Mereka adalah Lucia dos Santos berumur 10 tahun, sepupunya bernama Fransisco
Marto berumur 9 tahun dan Jacinta Marto berumur 7 tahun. Dia berkali-kali menampakkan diri kepada tiga anak
gembala ini. Sebuah pesannya yang jujur dan blak-blakan: “Setiap orang, mulai dari dirinya sendiri, harus berdoa rosario dengan lebih
khidmat dan benar-benar mempraktekkan yang kuanjurkan yaitu devosi Sabtu
Pertama setiap bulan, dan bila kalian berdoa Rosario, ucapkanlah pada akhir
setiap peristiwa: Ya Yesus yang baik, ampunilah segala dosa kami, lindungilah
kami dari api neraka, hantarkanlah jiwa-jiwa ke dalam surga, terlebih jiwa yang
sangat memerlukan pertolongan-Mu."
Disinilah, kita diajak berani untuk selalu belajar berterus terang kepada
Tuhan. Bukankah pemazmur
berkata bahwa Tuhan mengetahui segala sesuatu yang dia lakukan dan segala
sesuatu yang dia pikirkan? (Mzm 139:2). Di Lourdes, Maria juga mengajak setiap orang untuk “berterus terang”.
Dalam penampakannya yang ke-8, Maria berkata: “Bertobatlah,
bertobatlah, bertobatlah! Berdoalah kepada Tuhan bagi orang-orang berdosa!” Pesan ini terus bergema sampai hari ini. Mengajak setiap orang bertobat dengan jujur di hadapan Tuhan.

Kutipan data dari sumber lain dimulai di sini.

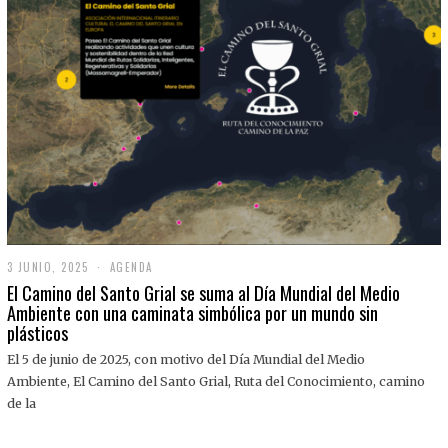
3 JUNIO, 2025
3
AGENDA
J
El Camino del Santo Grial se suma al Día Mundial del Medio
U
Ambiente con una caminata simbólica por un mundo sin
N
plásticos
I
O
,
El 5 de junio de 2025, con motivo del Día Mundial del Medio
2
Ambiente, El Camino del Santo Grial, Ruta del Conocimiento, camino
0
2
de la
5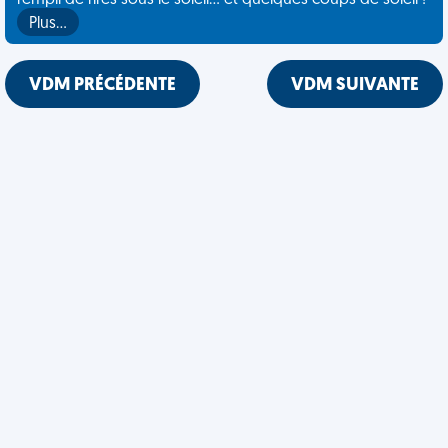
rempli de rires sous le soleil... et quelques coups de soleil !
Plus…
VDM PRÉCÉDENTE
VDM SUIVANTE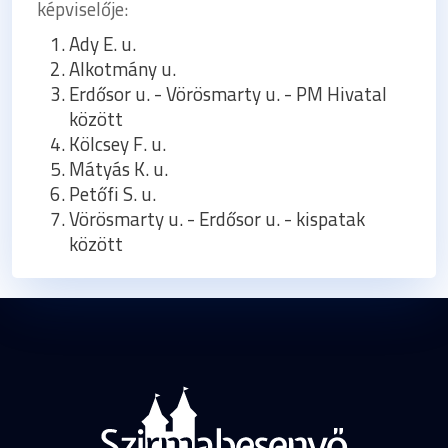
képviselője:
Ady E. u.
Alkotmány u.
Erdősor u. - Vörösmarty u. - PM Hivatal
között
Kölcsey F. u.
Mátyás K. u.
Petőfi S. u.
Vörösmarty u. - Erdősor u. - kispatak
között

Kelima, “Yesus, mereka kehabisan anggur” (Yoh 2:3). Kepedulian dalam bahasa Inggris lebih
diartikan sebagai “caring” (care=cor=hati), lebih tepat
sebetulnya diartikan sebagai perHATIan. Maria peduli karena ia punya hati
terhadap orang lain. Singkatnya, Maria tidak egois! Lihatlah Goa Maria Lourdes, yang terletak di perbatasan Spanyol-Perancis. Kota kecil ini berada di wilayah Pegunungan
Pyrenée di Perancis Selatan atau Le Sud, begitu kawasan ini biasa disebut oleh
masyarakat Perancis. Lourdes menjadi fenomena global, setelah di kota kecil ini Bunda Maria berkenan
menampakkan diri sebanyak 18 kali kepada gadis kecil sederhana bernama
Bernadette Soubirous.
Lourdes adalah sepenggal bukti bahwa Maria sungguh berpeduli: Dalam setahun, Lourdes dikunjungi peziarah tak kurang berjumlah enam juta orang, umumnya banyak orang yang meminta kesembuhan dan
peneguhan. Dari kisaran jumlah itu, 400-an ribu di antaranya
adalah kaum muda. Pada perayaan Pesta 150 Tahun Penampakan di Lourdes tahun
2008 lalu, tak kurang tujuh juta peziarah dari seluruh dunia telah menyesaki
jalanan menuju Lourdes. Setiap sore, diadakan Prosesi Sakramen Mahakudus,
Adorasi dan berkat bagi orang sakit di Gereja St. Pius, di bawah tanah.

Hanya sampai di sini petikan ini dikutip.